Naast het controle muismodel werden er twee verschillende ZvH-muismodellen gebruikt in dit experiment, R6/2 en zQ175, die beiden uitgebreid worden beschreven in de ZvH-onderzoeksliteratuur. Door het vergelijken van de genen in de screening van de ZvH-muismodellen met die van de controle muizen konden wetenschappers bepalen welke genen specifiek belangrijk waren voor de ZvH, in plaats van de genen die hersencelfunctie in het algemeen beïnvloeden.

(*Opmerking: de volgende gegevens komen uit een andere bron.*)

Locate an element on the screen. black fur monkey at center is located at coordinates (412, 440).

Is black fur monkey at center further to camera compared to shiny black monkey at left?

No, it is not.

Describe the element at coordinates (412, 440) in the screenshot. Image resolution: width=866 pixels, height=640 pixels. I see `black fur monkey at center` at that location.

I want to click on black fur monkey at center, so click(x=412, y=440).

Voor de genetische screenings die werden uitgevoerd op de twee ZvH-muismodellen gebruikt in het onderzoek, werden ongeveer 500 genen geïdentificeerd als zijnde belangrijk bij de progressie van de ZvH. Veel van deze genen spelen een rol in paden die wetenschappers eerder hebben geïdentificeerd in andere onderzoeken, zoals de genoom-brede associatiestudies (GWAS) die naar genen zochten die de leeftijd kunnen beïnvloeden waarop ZvH symptomen optreden in menselijke patiënten. Deze omvatten genen die betrokken zijn bij herstelroutes voor DNA-schade die de integriteit van ons genetisch materiaal behouden, evenals genen in transcriptiewegen die reguleren hoe de boodschapper-RNA in cellen wordt verwerkt en dus welke eiwitmoleculen worden gemaakt.

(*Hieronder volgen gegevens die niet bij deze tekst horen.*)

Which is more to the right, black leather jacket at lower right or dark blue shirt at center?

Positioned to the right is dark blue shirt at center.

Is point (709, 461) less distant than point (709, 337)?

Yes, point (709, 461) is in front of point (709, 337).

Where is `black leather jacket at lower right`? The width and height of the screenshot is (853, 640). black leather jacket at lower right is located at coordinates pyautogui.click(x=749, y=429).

Er werden ook nieuwe genetische doelwitten geïdentificeerd in de screenings, waaronder genen behorende bij de Nme-familie. Van Nme genen is eerder vermeld dat zij gelinkt zij aan verspreiding in sommige vormen van kanker, maar dit is de eerste keer dat zij verbonden zijn met de ZvH. Heimand en collega’s denken dat het richten op de Nme route belangrijk kan zijn bij het ondersteunen van hersencellen bij het verwijderen van het mutant huntingtine-eiwit in ZvH-hersenen. Als we medicijnen kunnen ontwerpen die deze route kan beïnvloeden, kan dit een potentiële manier zijn om de ZvH te helpen behandelen.

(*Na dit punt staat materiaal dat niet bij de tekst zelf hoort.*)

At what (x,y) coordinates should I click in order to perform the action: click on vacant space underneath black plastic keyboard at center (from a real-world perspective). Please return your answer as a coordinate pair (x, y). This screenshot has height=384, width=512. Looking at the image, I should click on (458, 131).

Nieuwe aanknopingspunten voor het maken van nieuwe ZvH-medicijnen.
Zelfs met veel baanbrekende klinische onderzoeken die gaande zijn om verschillende therapieën voor ZvH-patiënten testen, is het belangrijk dat onderzoekers blijven zoeken naar alternatieve manieren om mogelijk nieuwe medicijnen voor de ZvH te maken. Dit onderzoek biedt een schat aan data over de ZvH aangezien het werkt in hersenen van muismodellen en ons ideeën geeft over nieuwe doelwitten die moeten worden nagestreefd als potentiele medicijn doelwitten. Deze kunnen op een dag terecht komen in de pijplijn voor het ontdekken van geneesmiddelen. Het zal spannend zijn om te zien hoe deze nieuwe aanknopingspunten worden opgevolgd door onderzoekers over de hele wereld en ook hoe deze technologie kan worden toegepast op andere neurodegeneratieve ziekten.